Last Friday, the Obama administration quietly announced that it would be delaying making a decision on the Keystone XL pipeline until at least after the midterm elections. Pipeline advocates called the decision "shameful," "irresponsible," and "gutless." They're right!

Of course, they're right for the wrong reasons. The advocates of the pipeline—which would bring oil from the tar sands of Canada down to the ports of Texas—want it built for one reason: money. Besides the potential windfall for energy companies, the construction of the pipeline would provide a lot of new jobs. Jobs are politically popular. Therefore, politicians and labor union leaders would like the pipeline to be built. They want those jobs right now. There is little doubt that the Keystone XL pipeline would be an economic boon, in the short to medium term.

Nothing wrong with jobs. But there is something wrong with a program that provides jobs now in exchange for hastening the potential demise of human civilization as we know it. James Hansen, the NASA scientist and prominent environmental activist, famously said that the construction of the pipeline would be "Game over for the climate." In other words, approval and construction of the pipeline would enable oil companies to unlock and ultimately emit such a vast store of carbon that even our slim remaining hopes of putting the brakes on global warming would disappear. The UN climate report released earlier this month said that "Global greenhouse gas emissions would have to be lowered between 40 percent and 70 percent by mid-century from 2010 levels, and to 'near-zero' by the end of the century" in order to limit warming to just 2 degrees Celsius. They warn that "only an intensive push over the next 15 years to bring those emissions under control can achieve the goal." Building the Keystone XL pipeline is tantamount to giving up on that goal. It is—in case this is not obvious—a very purposeful step in the other direction.

Barack Obama is worried about the midterms. He would do better to worry about irreversible damage to humankind. The administration wants to delay a decision on the pipeline in order to put off the political damage that they think might ensue as a result of denying (or approving) the pipeline. They would do better to not only deny the pipeline, but also pour resources into terrifying the public about climate change to the very best of their abilities. Labor leaders want the pipeline approved now, because they want jobs now. The economic benefits of the pipeline will pale in comparison to the economic devastation of serious and unchecked global warming. What is one pipe compared to, say, the entire city of Miami slipping into the rising sea? Supporters of the pipeline will tell you that they are looking at "the big picture"—energy policy, corporate investment, the vagaries of political elections. They're wrong. This is the big picture: human survival. If you are a human, the picture does not get any bigger than that.
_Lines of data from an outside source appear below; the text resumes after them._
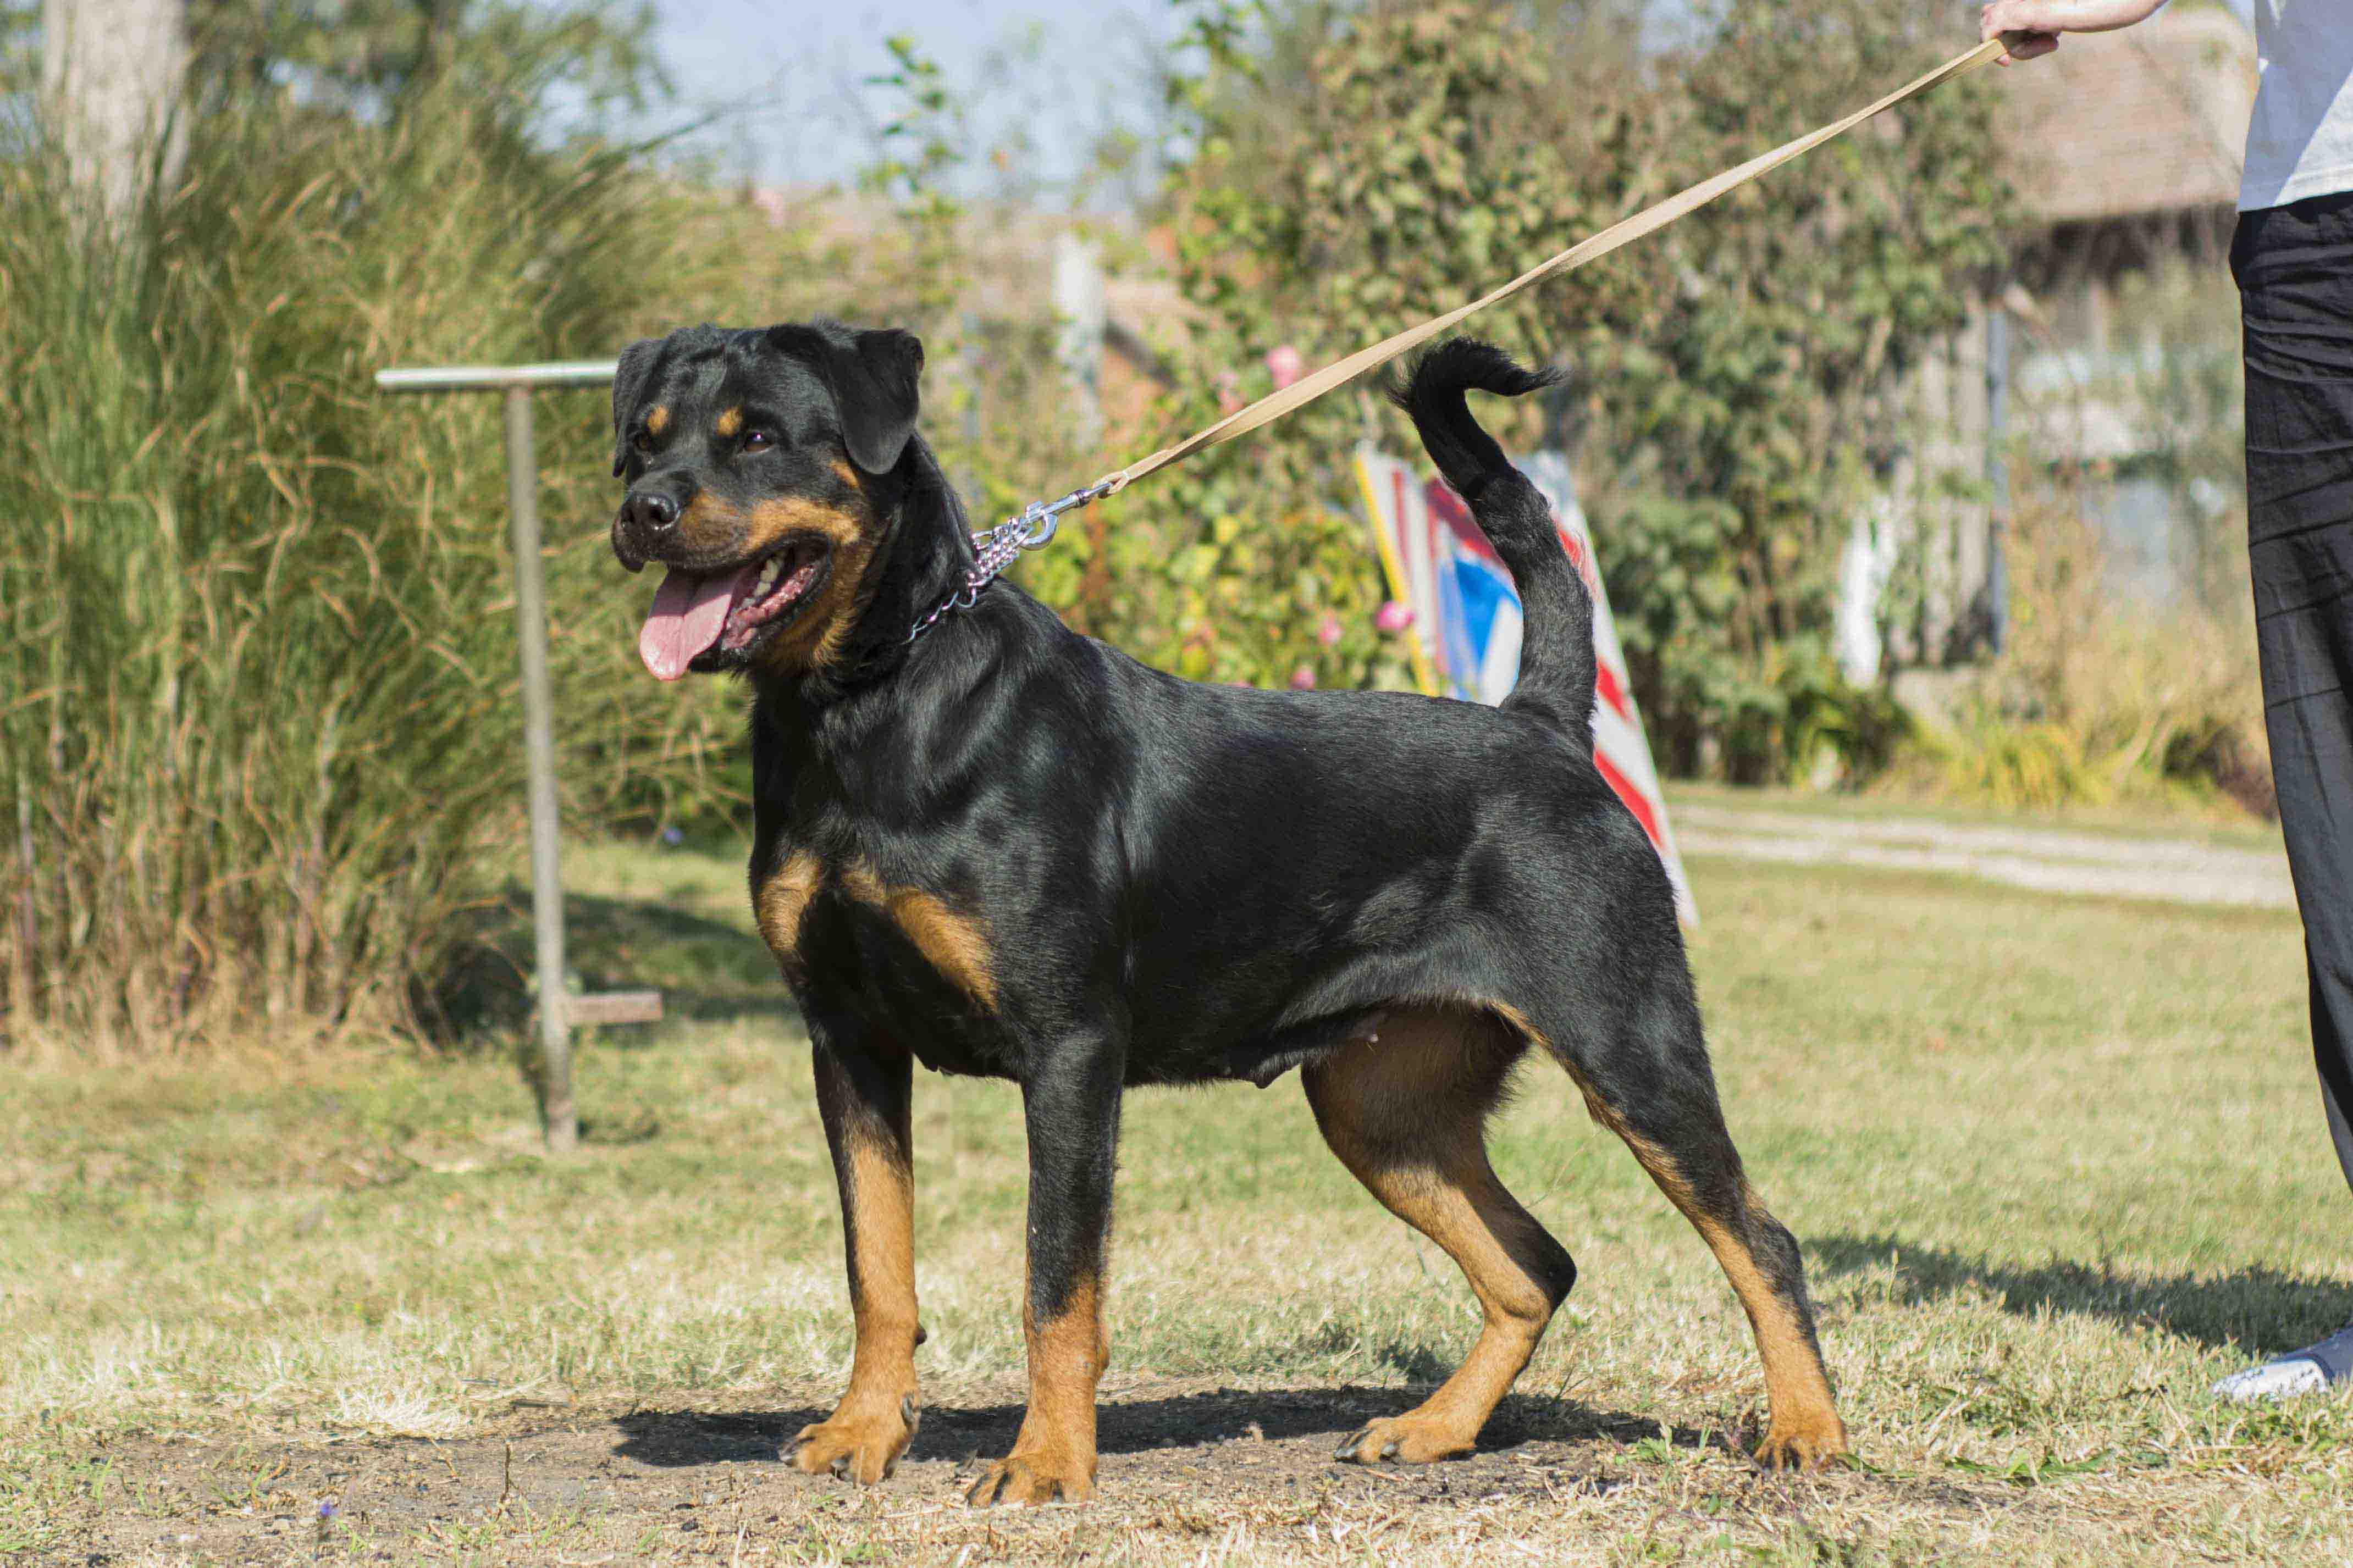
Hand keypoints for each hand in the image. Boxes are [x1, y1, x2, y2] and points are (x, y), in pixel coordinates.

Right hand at [1979, 0, 2166, 64]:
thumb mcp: (2078, 15)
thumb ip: (2033, 16)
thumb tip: (1994, 26)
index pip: (1991, 20)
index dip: (1991, 44)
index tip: (2009, 63)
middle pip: (1994, 20)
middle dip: (2011, 42)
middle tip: (2051, 44)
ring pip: (2006, 19)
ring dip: (2023, 37)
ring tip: (2056, 37)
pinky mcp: (2047, 1)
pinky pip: (2023, 16)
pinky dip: (2034, 29)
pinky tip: (2059, 28)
It is hard to put our own immediate interests aside in favor of long term interests that may only be visible long after we are gone. It goes against something basic in human nature. It is hard for politicians to see past the next election. It is hard for companies to see past the next quarter's earnings. It is hard for people living paycheck to paycheck to see past the next paycheck. But in this case, it does not matter how hard it is, because it is a necessity. The president of the United States should be screaming about the need to cut carbon emissions and devise better energy sources every single day. He should be casting climate change as an issue no less existential than a war. He should be trying to scare us. Because the reality is scary. And fear is going to the only motivation strong enough to force us all to act, rather than to wait until it is (even more) too late.

So yes, Barack Obama is "gutless" on this issue. He is "shameful" and "irresponsible." Not because he is neglecting our nation's economic needs, but because he is meekly hiding behind procedural excuses in order to delay the pain of making a hard decision. He is wasting time that we don't have. And everyone's grandchildren will be paying the price.